Intervention de Esther Benbassa

Commission des lois constitutionnelles, de législation, du suffrage universel, du Règlement et d'administration générale — Réunion du 16 juin 2021 à 9h00
Projet de loi relatif à la prévention d'actes de terrorisme et au renseignement — Examen du rapport et du texte de la commission

Photo de Esther BenbassaEsther Benbassa :

J'interviendrai à propos de l'article 19 : historienne a été mon premier métier ! Ce texte marque un recul par rapport à la loi de 2008. Actuellement, les archives publiques dont la communication porte atteinte au secret de la défense nationale, aux intérêts fondamentaux de l'État dans la conduite de la politique extérieure, à la sûreté de l'État ou encore à la sécurité publique, peuvent être librement communiquées après l'expiration d'un délai de 50 ans. Ce projet de loi établit un délai indéterminé et glissant dans le temps. Le plus grave est que l'administration émettrice du document sera la seule à décider si la diffusion est possible. En votant la loi telle quelle, le législateur se dessaisirait de son pouvoir au profit de l'administration, et des archives actuellement accessibles pourraient retourner dans les cartons, si l'interprétation de l'administration, ou de sa tutelle politique, change.

Certains ouvrages de recherche, par exemple sur la guerre d'Algérie, avec ce nouvel article de loi, ne pourraient pas être écrits aujourd'hui. Je pense au premier livre qu'a écrit Benjamin Stora, qui a d'ailleurs rédigé récemment le rapport sur le Mouvement national algérien pour l'indépendance. Il s'était appuyé, comme beaucoup d'historiens politiques, sur des fiches de policiers des Renseignements généraux.
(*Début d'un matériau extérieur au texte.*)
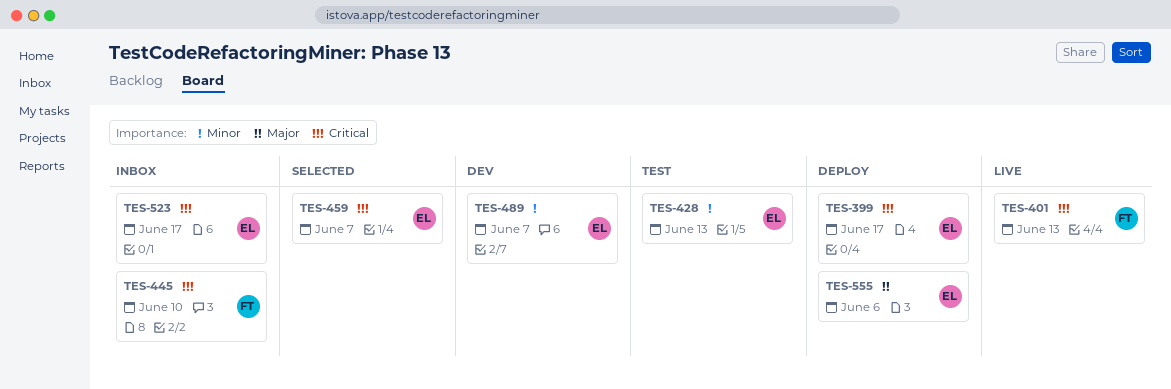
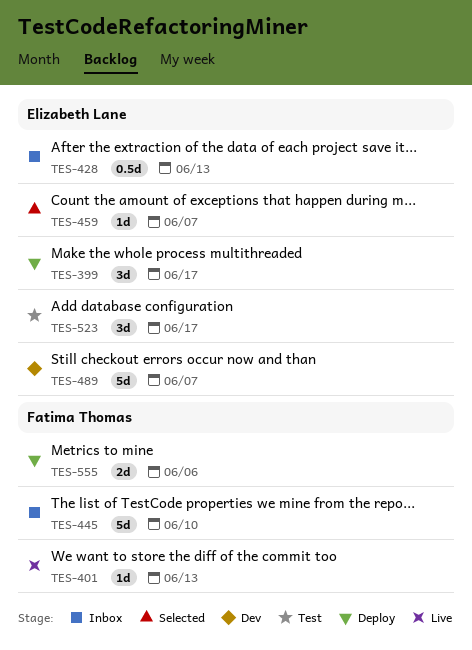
TES-428, status: Test -> Inbox
TES-523, status: Inbox -> Test
TES-555, owner: Elizabeth Lane -> Fatima Thomas

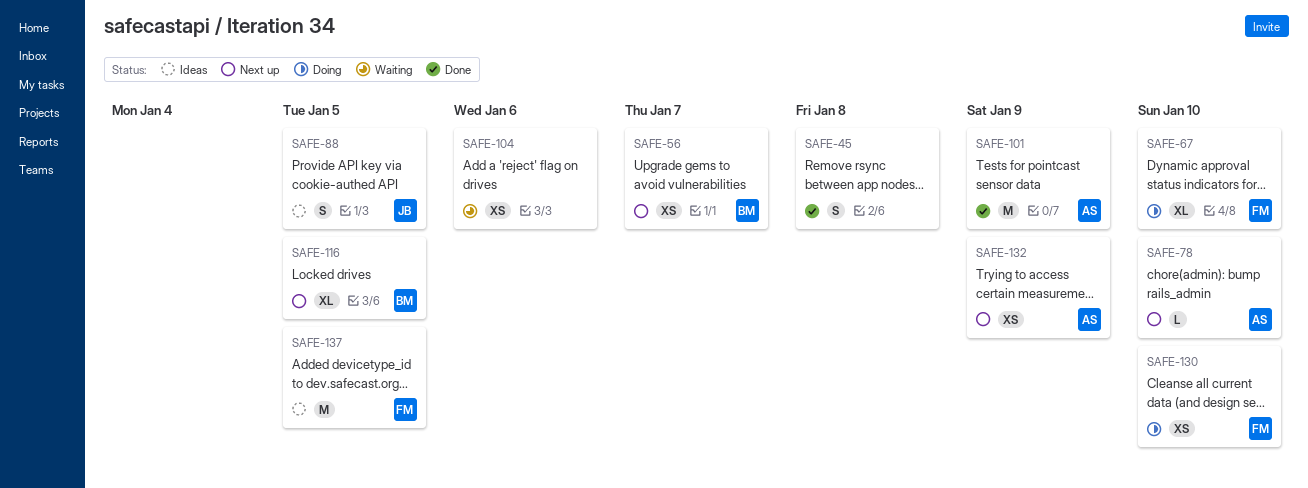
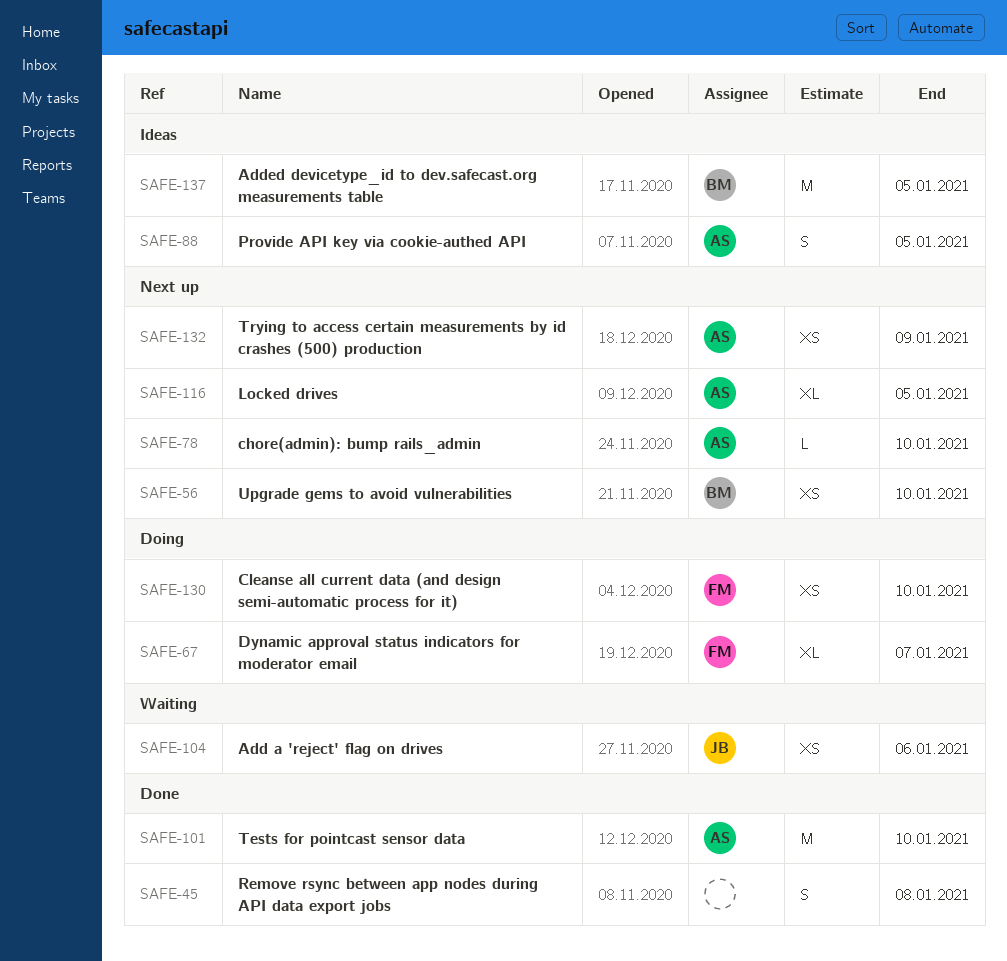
SAFE-56, due: Jan 7 -> Jan 10
SAFE-67, due: Jan 10 -> Jan 7
SAFE-88, owner: JB -> AS
SAFE-101, due: Jan 9 -> Jan 10
SAFE-104, owner: none -> JB
SAFE-116, owner: BM -> AS
SAFE-137, owner: FM -> BM

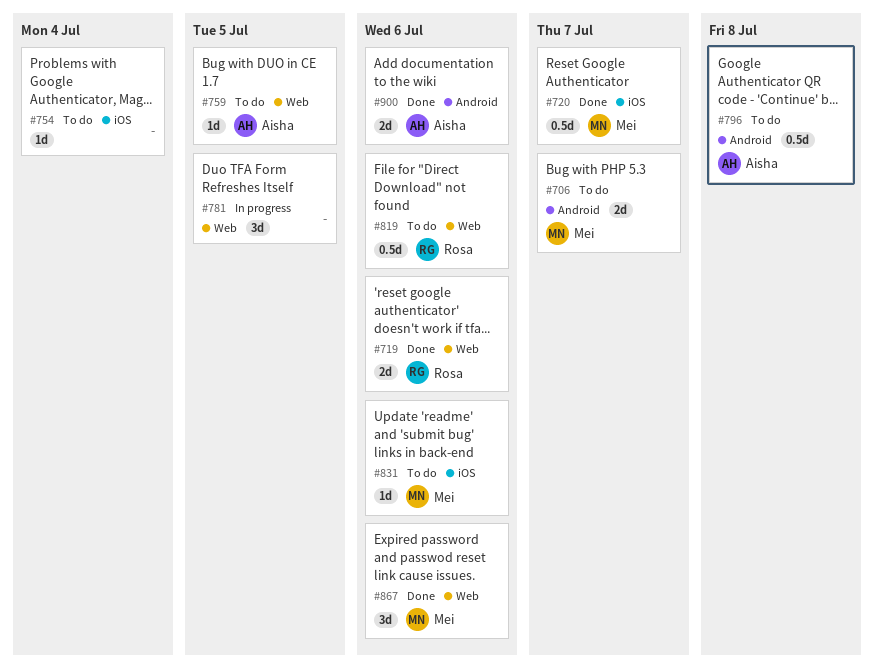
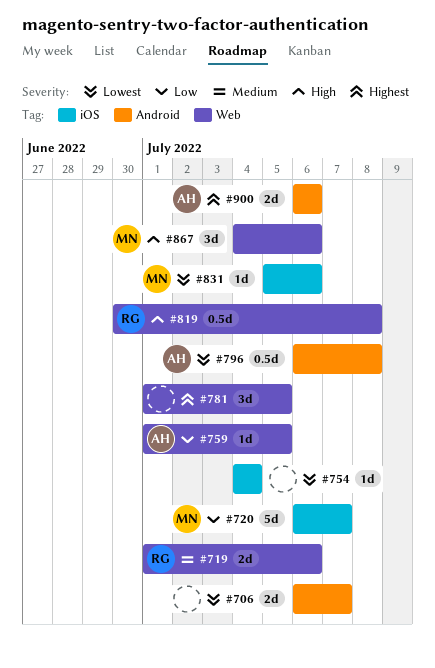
#706, owner: Mei -> none
#720, estimate: 0.5d -> 5d
#819, due: Jul 6 -> Jul 8

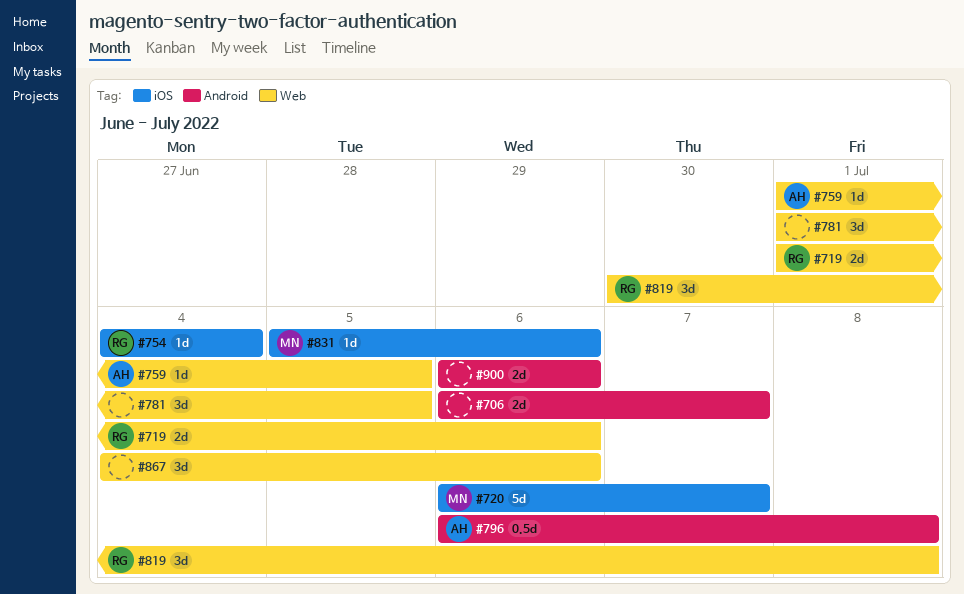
#754, owner: none -> RG
#819, estimate: 0.5d -> 3d
#867, owner: MN -> none
#900, owner: AH -> none

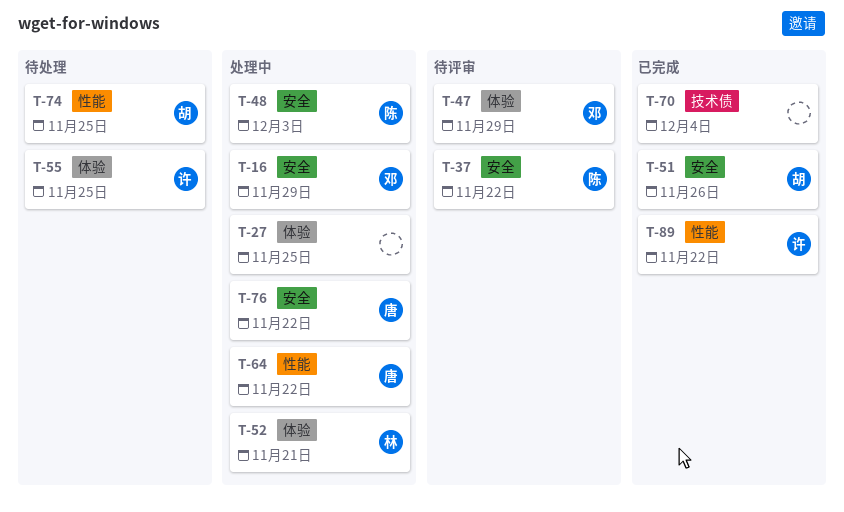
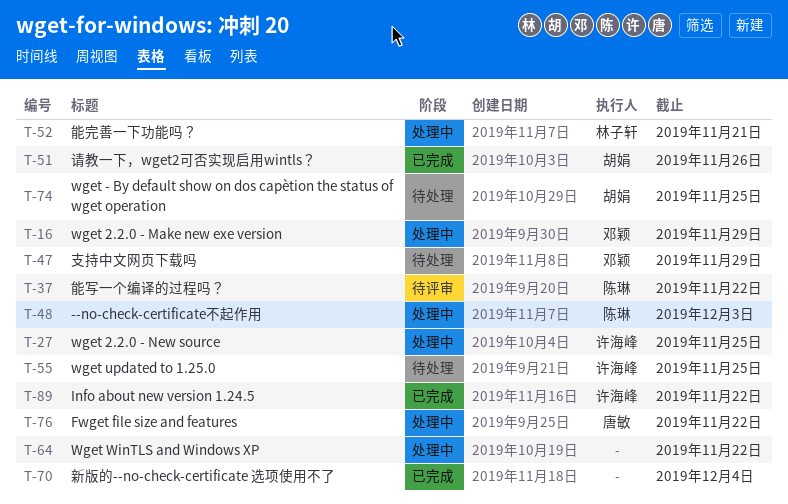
T-27, owner: none -> 许海峰
T-47, status: 待评审 -> 待处理
T-64, owner: 唐敏 -> none

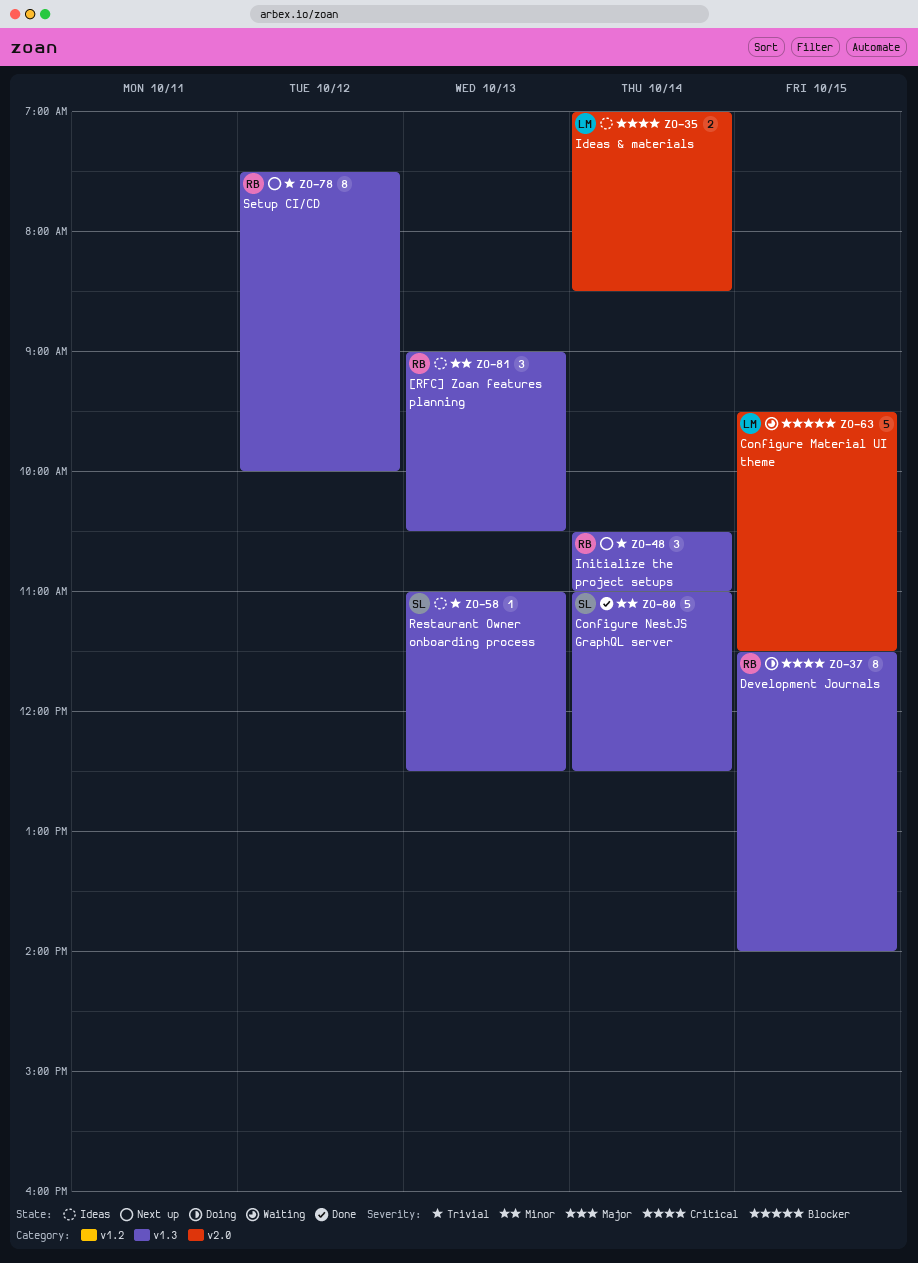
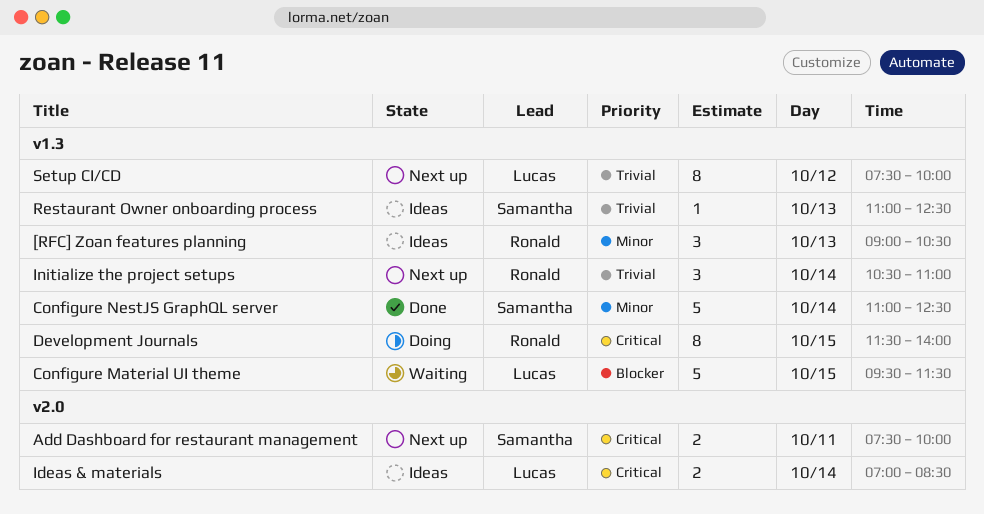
Add Dashboard for restaurant management: none -> present
Configure Material UI theme, label: v2.0 -> v1.3
Setup CI/CD, owner: Ronald -> Lucas

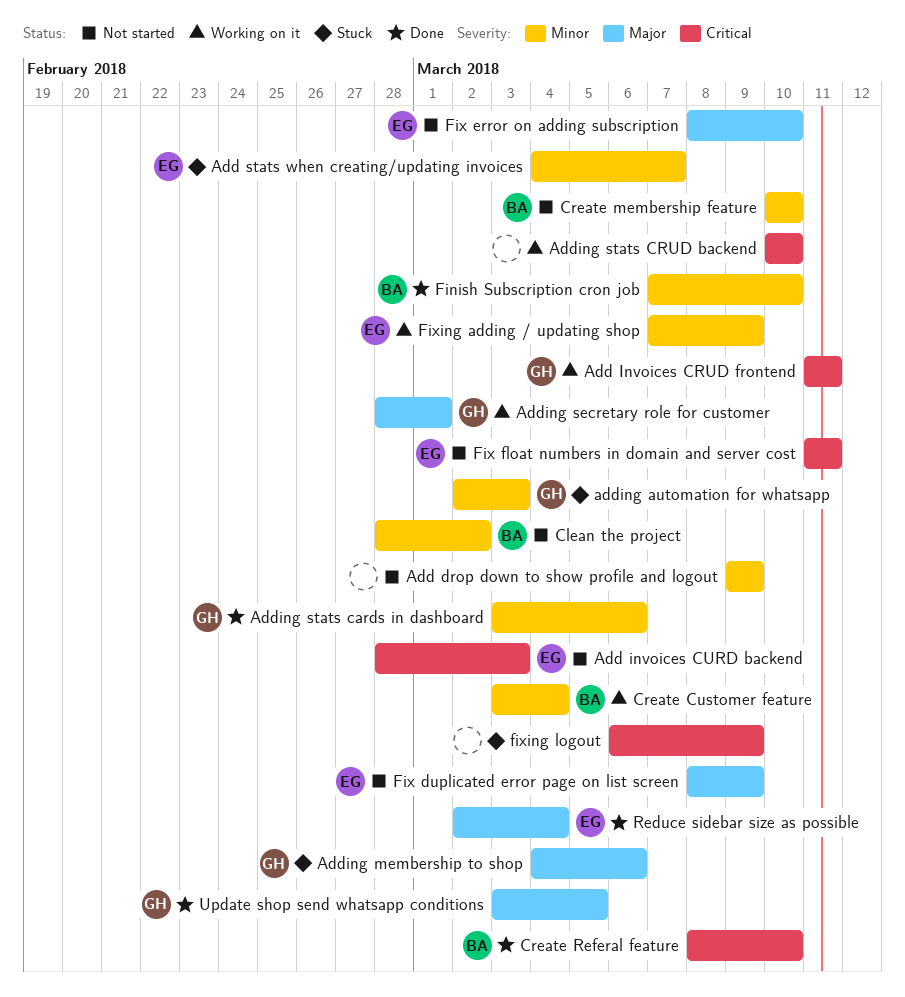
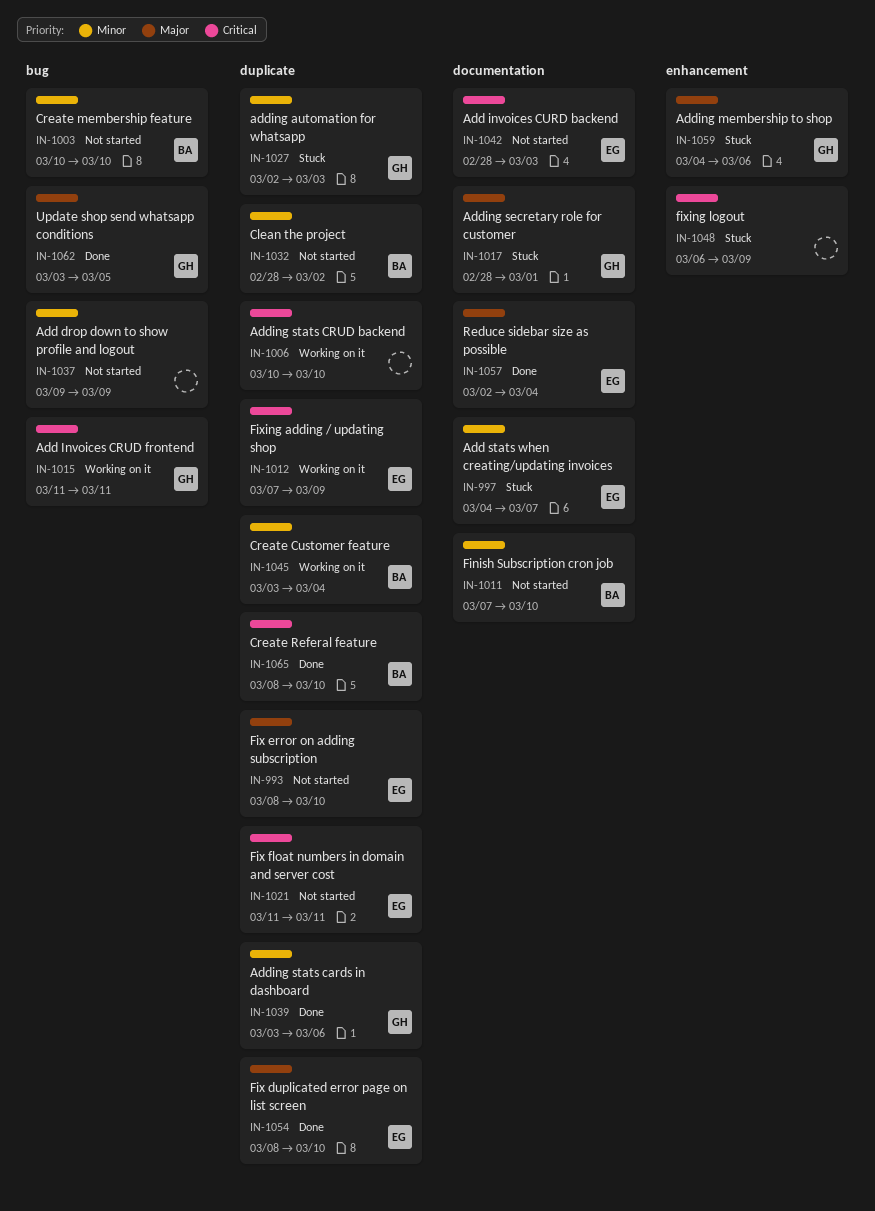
Adding secretary role for customer, status: Working on it -> Stuck
Finish Subscription cron job, status: Done -> Not started
Fix duplicated error page on list screen, status: Not started -> Done
Fix duplicated error page on list screen, due: Mar 9 -> Mar 10
Fixing adding / updating shop, priority: Minor -> Critical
Il va devenir très compliqué pour certains historiens de faire leur métier : comment faire l'histoire d'un parti politique sans avoir accès aux fiches des Renseignements généraux, rédigées par des policiers qui se sont rendus à des rassemblements politiques ?

Les rédacteurs de la loi invoquent la valeur opérationnelle des archives du monde du renseignement. Cette formulation, à mon avis, reste vague. De fait, le monde du renseignement en France continue à utiliser certaines techniques qui ont été développées il y a longtemps... De nombreux champs de l'histoire contemporaine du pays ne pourront plus être étudiés - et il ne s'agit pas seulement des questions sensibles tournant autour de la mémoire coloniale ou de la guerre d'Algérie. J'avais travaillé, pour ma part, sur la Commune de Paris de 1871. Sans les archives de la police, je n'aurais pas pu faire mon travail.

Cet article sur les archives entre en contradiction avec le discours présidentiel, notamment sur les questions mémorielles. Emmanuel Macron estimait pourtant que, de l'Algérie au Rwanda, la France devait regarder son histoire en face. Si cet article est voté, nous regarderons notre histoire de loin !

Il n'y a pas d'historien qui fasse des recherches pour mettre en danger la sécurité nationale ou les intérêts de la Nation. Ce serait plutôt l'affaire des chroniqueurs - et les historiens ne sont pas des chroniqueurs, ce sont des gens sérieux ! Nous avons donc déposé plusieurs amendements sur cet article.